(Stored data)
########################################
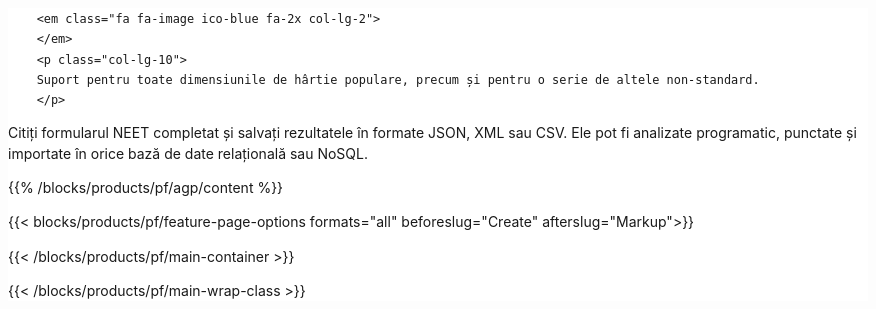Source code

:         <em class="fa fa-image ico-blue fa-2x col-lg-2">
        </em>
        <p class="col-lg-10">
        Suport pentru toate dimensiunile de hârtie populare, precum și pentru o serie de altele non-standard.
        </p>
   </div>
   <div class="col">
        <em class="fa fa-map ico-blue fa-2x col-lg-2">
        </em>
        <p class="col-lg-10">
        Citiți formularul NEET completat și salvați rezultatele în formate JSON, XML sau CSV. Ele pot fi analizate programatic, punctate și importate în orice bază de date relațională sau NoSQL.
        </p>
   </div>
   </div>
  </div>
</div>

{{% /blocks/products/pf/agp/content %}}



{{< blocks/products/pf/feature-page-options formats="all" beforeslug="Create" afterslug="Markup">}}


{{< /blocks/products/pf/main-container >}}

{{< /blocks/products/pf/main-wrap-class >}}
########################################
*Aim of the exercise:* Reproduce the stored data above line for line, omitting any images from the output.

*Written reply:*
Source code

:         <em class="fa fa-image ico-blue fa-2x col-lg-2">
        </em>
        <p class="col-lg-10">
        Suport pentru toate dimensiunile de hârtie populare, precum și pentru o serie de altele non-standard.
        </p>
   </div>
   <div class="col">
        <em class="fa fa-map ico-blue fa-2x col-lg-2">
        </em>
        <p class="col-lg-10">
        Citiți formularul NEET completat și salvați rezultatele în formate JSON, XML sau CSV. Ele pot fi analizate programatic, punctate și importate în orice bază de date relațională sau NoSQL.
        </p>
   </div>
   </div>
  </div>
</div>

{{% /blocks/products/pf/agp/content %}}



{{< blocks/products/pf/feature-page-options formats="all" beforeslug="Create" afterslug="Markup">}}


{{< /blocks/products/pf/main-container >}}

{{< /blocks/products/pf/main-wrap-class >}}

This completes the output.